Hugs and Kisses, The Outbursts of Everett True: Stolen Recordings

Plan B publisher Everett True is baaaaaaaack. Last week, he recalled knowing who the Pipettes were way before you. This week, he reminds you once again that he was there and you weren't. Oh yeah, he once wrote a book called Nirvana: The Biography (da Capo Press), which is useful to know before reading this column. E-mail Everett at everett@planbmag.com.


Pete and the Pirates.

Hugs and Kisses

The Outbursts of Everett True

This Week: Stolen Recordings

No one's ever headhunted me to be an A&R person.

This is unusual, least where I come from. Once you attain a certain level of success--or, at least, notoriety--as a music journalist, record companies are usually queuing up to be clued in. Jeez, man: didn't they know I was the man who helped bring Sub Pop (Nirvana, Soundgarden, Screaming Trees) Records to global recognition, released the first record on Creation (Oasis, Jesus And Mary Chain, Primal Scream) Records, was drinking buddies with. . . No, wait. They were right. Aside from running two abortive labels, one in the Eighties (Dog-Faced Hermans), the other in the Nineties (Comet Gain) and an approach from a 4AD-style record company around 1991 (which I may well have put the kibosh on by stating I didn't like any of the bands they'd signed), no one ever had a sniff round me. And, as I say, they were correct not to come near me.

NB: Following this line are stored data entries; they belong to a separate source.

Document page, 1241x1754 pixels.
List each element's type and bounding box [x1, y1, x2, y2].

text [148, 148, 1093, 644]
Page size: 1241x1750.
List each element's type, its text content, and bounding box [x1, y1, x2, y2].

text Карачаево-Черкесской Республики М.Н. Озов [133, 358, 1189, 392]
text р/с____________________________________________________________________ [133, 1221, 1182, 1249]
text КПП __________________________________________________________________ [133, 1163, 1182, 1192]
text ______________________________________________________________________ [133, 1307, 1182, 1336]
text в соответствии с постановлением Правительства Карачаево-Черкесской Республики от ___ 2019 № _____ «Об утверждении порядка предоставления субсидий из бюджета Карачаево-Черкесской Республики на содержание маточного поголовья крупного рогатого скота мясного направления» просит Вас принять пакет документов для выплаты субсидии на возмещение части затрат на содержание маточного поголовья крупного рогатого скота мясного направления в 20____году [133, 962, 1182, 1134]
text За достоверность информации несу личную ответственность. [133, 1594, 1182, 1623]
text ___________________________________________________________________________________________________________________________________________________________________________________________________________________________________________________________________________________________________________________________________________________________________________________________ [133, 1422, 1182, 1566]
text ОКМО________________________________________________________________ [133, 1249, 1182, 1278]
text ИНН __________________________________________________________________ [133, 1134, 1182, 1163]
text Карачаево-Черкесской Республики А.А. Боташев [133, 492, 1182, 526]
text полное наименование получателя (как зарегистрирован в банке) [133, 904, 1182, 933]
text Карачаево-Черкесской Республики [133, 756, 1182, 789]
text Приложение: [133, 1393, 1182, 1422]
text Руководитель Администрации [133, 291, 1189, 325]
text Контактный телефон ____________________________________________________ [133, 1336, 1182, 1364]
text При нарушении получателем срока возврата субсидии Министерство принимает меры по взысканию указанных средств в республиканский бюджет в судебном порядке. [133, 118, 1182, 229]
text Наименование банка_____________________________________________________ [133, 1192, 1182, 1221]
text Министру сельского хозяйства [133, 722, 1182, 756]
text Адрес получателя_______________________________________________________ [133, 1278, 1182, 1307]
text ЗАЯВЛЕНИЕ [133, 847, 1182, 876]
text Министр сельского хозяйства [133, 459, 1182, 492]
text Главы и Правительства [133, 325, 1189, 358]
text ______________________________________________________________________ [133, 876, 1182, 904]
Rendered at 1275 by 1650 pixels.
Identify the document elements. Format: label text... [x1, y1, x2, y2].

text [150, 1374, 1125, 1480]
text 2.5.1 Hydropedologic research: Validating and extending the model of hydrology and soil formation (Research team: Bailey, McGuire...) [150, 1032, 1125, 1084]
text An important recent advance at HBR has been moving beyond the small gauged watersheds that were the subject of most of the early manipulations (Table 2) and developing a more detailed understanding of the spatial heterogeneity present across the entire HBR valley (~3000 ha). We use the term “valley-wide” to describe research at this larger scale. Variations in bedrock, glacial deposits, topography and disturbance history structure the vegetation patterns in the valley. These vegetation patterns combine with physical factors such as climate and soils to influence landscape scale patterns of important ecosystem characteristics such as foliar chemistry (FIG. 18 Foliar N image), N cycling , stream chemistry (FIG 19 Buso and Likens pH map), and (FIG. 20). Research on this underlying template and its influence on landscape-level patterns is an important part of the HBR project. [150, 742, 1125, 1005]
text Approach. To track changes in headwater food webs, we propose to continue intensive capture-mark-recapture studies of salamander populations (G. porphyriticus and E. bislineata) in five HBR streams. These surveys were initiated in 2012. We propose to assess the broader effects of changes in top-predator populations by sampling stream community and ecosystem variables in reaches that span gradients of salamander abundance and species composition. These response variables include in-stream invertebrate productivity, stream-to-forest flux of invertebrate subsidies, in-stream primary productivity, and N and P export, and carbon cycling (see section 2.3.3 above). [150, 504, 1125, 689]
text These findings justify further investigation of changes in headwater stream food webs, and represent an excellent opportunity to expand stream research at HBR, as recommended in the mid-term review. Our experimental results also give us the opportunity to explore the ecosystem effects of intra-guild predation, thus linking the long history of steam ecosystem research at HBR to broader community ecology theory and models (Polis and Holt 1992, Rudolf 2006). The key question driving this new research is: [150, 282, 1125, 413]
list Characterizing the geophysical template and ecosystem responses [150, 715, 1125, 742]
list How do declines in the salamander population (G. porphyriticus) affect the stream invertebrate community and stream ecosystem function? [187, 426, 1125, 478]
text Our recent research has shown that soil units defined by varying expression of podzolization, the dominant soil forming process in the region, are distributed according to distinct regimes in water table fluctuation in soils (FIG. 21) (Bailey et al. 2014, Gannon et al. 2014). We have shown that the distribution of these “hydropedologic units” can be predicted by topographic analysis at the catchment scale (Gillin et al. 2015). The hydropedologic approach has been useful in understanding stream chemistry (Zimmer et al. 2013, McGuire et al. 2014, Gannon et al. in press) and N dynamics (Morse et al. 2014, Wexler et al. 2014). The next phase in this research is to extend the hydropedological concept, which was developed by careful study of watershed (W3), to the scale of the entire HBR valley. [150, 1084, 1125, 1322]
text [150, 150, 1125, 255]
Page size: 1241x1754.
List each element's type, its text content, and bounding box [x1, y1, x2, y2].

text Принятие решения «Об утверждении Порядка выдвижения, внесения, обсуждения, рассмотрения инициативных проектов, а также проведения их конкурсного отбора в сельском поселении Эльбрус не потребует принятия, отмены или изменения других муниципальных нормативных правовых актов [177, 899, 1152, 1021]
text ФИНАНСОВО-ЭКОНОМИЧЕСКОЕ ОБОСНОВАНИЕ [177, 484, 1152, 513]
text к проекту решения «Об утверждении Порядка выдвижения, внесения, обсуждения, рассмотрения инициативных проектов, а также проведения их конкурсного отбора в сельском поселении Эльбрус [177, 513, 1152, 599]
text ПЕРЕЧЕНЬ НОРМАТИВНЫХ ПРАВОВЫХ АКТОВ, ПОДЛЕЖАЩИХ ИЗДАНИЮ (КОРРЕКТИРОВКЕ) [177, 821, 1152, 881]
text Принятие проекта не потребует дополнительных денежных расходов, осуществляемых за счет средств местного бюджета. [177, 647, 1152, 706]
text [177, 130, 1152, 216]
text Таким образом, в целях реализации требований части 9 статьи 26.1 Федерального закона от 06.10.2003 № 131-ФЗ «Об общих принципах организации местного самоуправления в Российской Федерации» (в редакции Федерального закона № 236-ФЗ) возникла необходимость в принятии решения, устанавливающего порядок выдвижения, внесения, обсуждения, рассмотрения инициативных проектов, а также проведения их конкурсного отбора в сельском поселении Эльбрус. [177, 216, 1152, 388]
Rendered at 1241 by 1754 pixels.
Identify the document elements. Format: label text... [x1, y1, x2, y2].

One of the questions I'm most frequently asked about Nirvana--aside from "Are you still in contact with Courtney Love?" NO, I'M FUCKING NOT!--is, "When did you first know that Nirvana were going to be massive?" Like sales is somehow relevant to enjoyment, like the reason a band first touches me is because I think a million other saps are going to be playing them as background music to their misbegotten existences. Let me state this here and now, bluntly, so everyone gets it: I NEVER KNEW NIRVANA WERE GOING TO BE MASSIVE. To me, they were just another great rock band among a thousand great rock bands that I've been privileged enough to see play live.

Overwhelmingly, the other 99 per cent of those bands never went on to press about 500 copies of their one record, and sell more than about half of that number. When I first reviewed Nirvana, I made 'Love Buzz' single of the week in Melody Maker in the company of The U-Men and Some Velvet Sidewalk, two other great ass-kicking bands from the Pacific Northwest. I didn't feel one was particularly better than the next (although pushed, I'd have gone for The U-Men), I just felt all were amazing. The U-Men and Some Velvet. . .who? Precisely.

It has long been accepted among my more professional peers (ie: the ones who actually make money for doing what they love) that if Everett True likes a band, it's the commercial kiss of death. It works in reverse, as well--I used to pride myself on recognizing commercial shit way before anybody else, and sticking the boot in way before the herd: Smashing Pumpkins, Pearl Jam, Stereophonics, Radiohead, David Gray, Cranberries. . .I was there, man, manning the barricades.